TO-DO ITEM:
You are asked to copy the entire listing exactly, apart from its pictures.
>>
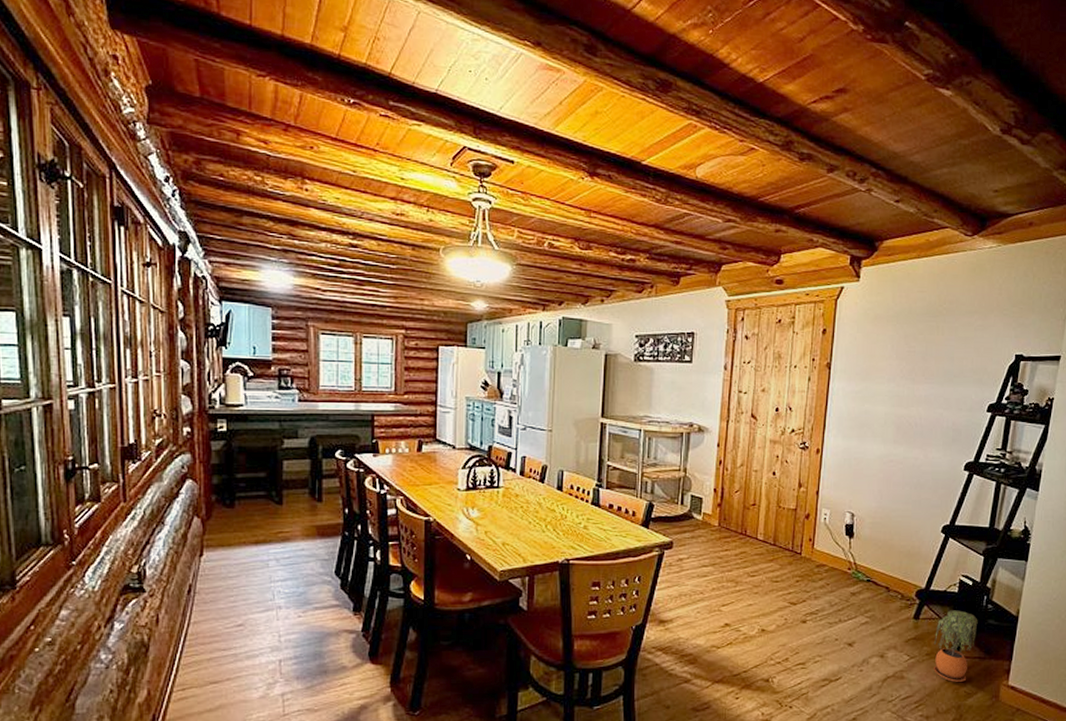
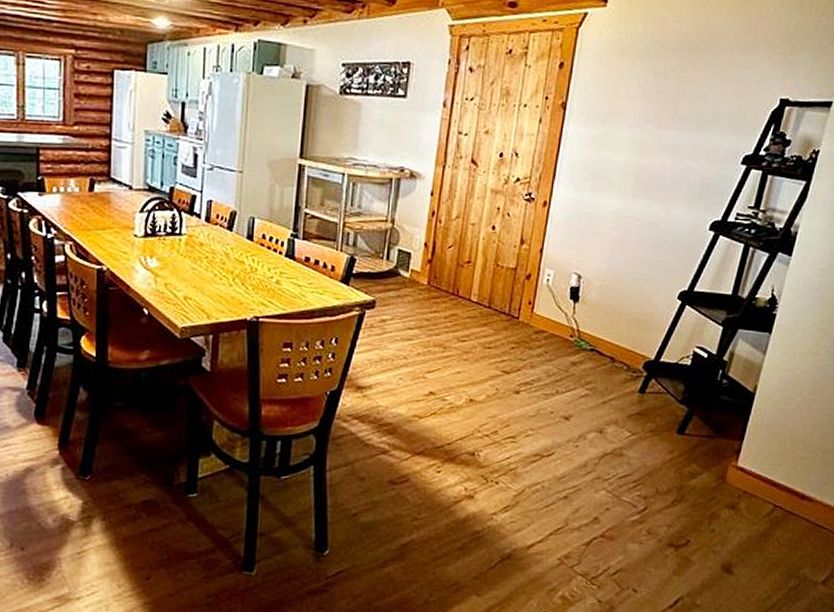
potted plant: present [933,610,978,682] -> none [657,384,710,461]

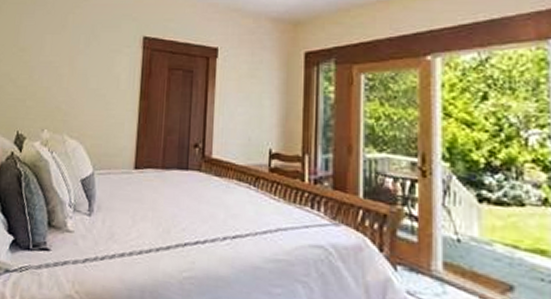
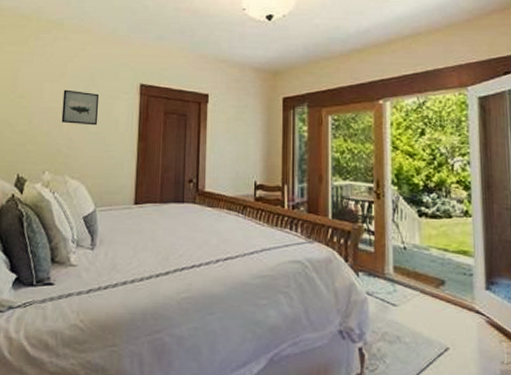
wall art: none [61,42,101,82] -> present [61,89,100,126]

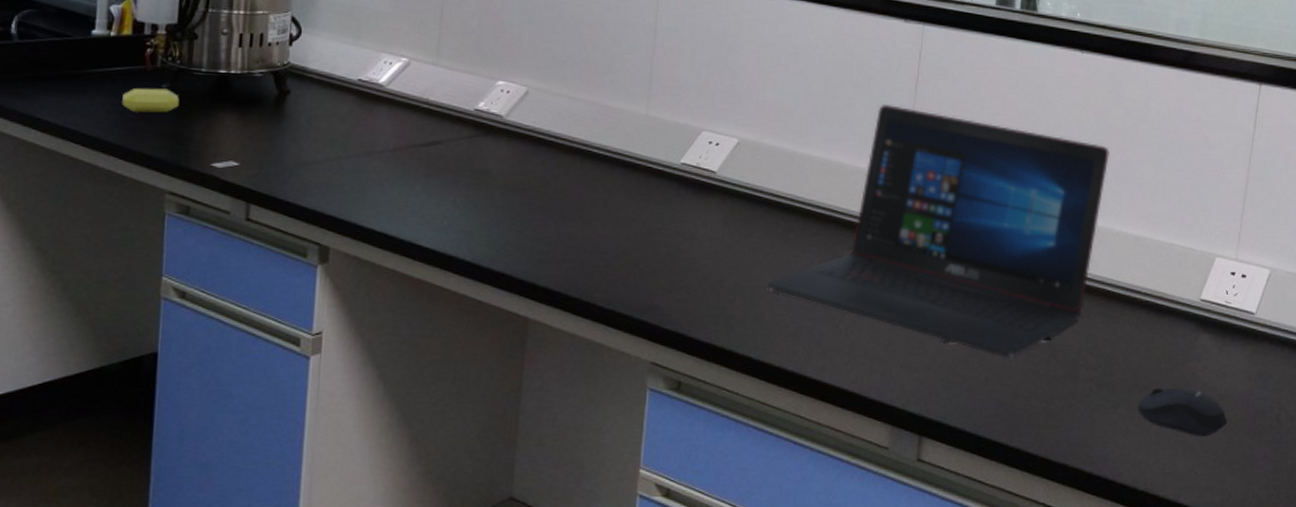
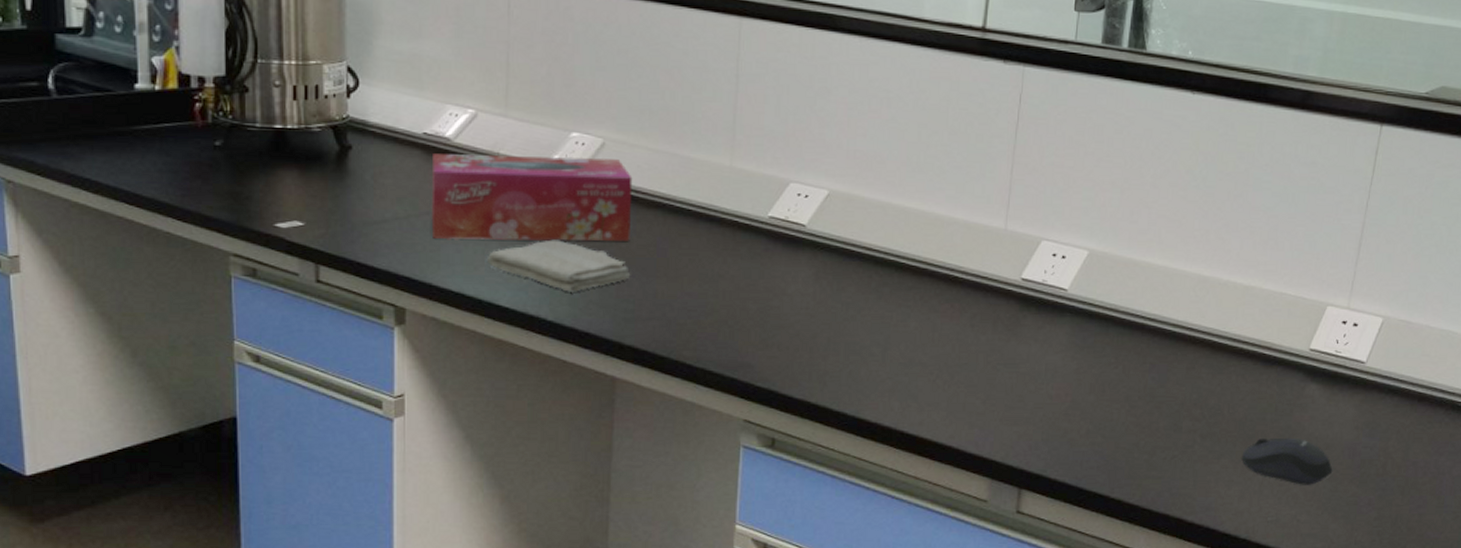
soap bar: present [122,87,179,113] -> none [175,145,235,171]
tissue box: none [360,99,553,185] -> present [431,154,633,241]
washcloth: none [411,182,548,234] -> present [488,239,631,292]
laptop: present [766,103,1110,358] -> none [860,151,1220,411]

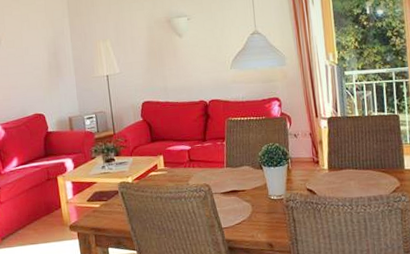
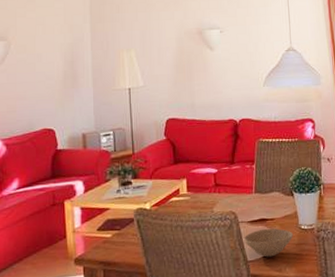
bowl: none [218,199,264,225] -> present [244,228,294,257]

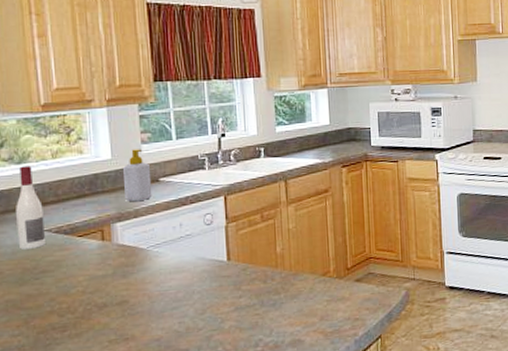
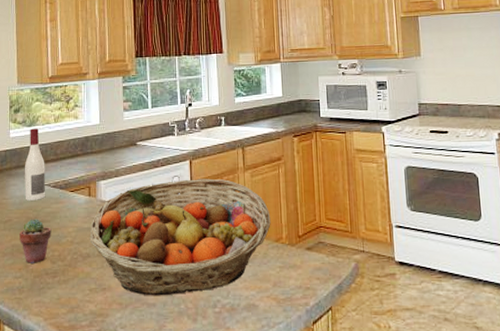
potted succulent: none [15,269,57,319] -> present [19,219,52,263]
fruit basket: none [105,214,318,342] -> present [89,178,271,296]
soap bottle: present [123,149,152,202] -> none [109,116,131,163]

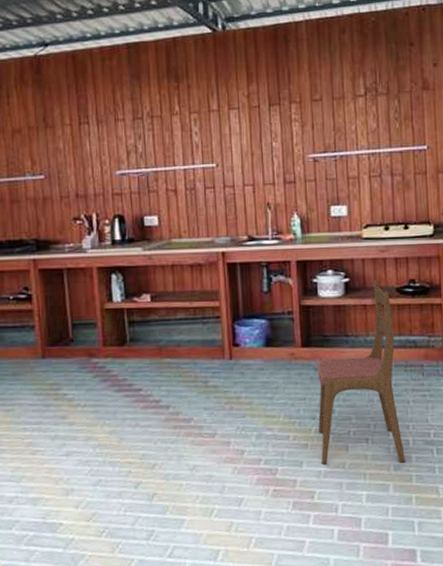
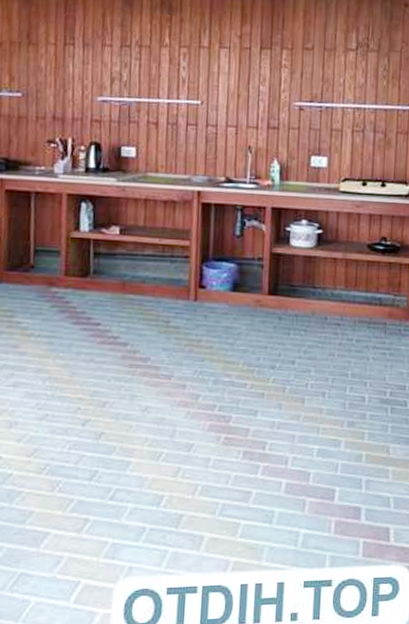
dining chair: present [317,280,405,465] -> none [276,234,362,419]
<<
SOLUTION:
potted plant: present [933,610,978,682] -> none [657,384,710,461]

wall art: none [61,42,101,82] -> present [61,89,100,126]

soap bar: present [122,87,179,113] -> none [175,145,235,171]
tissue box: none [360,99,553,185] -> present [431,154,633,241]
washcloth: none [411,182,548,234] -> present [488,239,631,292]
laptop: present [766,103,1110,358] -> none [860,151,1220,411]

bowl: none [218,199,264,225] -> present [244,228,294,257]

potted succulent: none [15,269,57,319] -> present [19,219,52,263]
fruit basket: none [105,214,318,342] -> present [89,178,271,296]
soap bottle: present [123,149,152,202] -> none [109,116,131,163]

dining chair: present [317,280,405,465] -> none [276,234,362,419]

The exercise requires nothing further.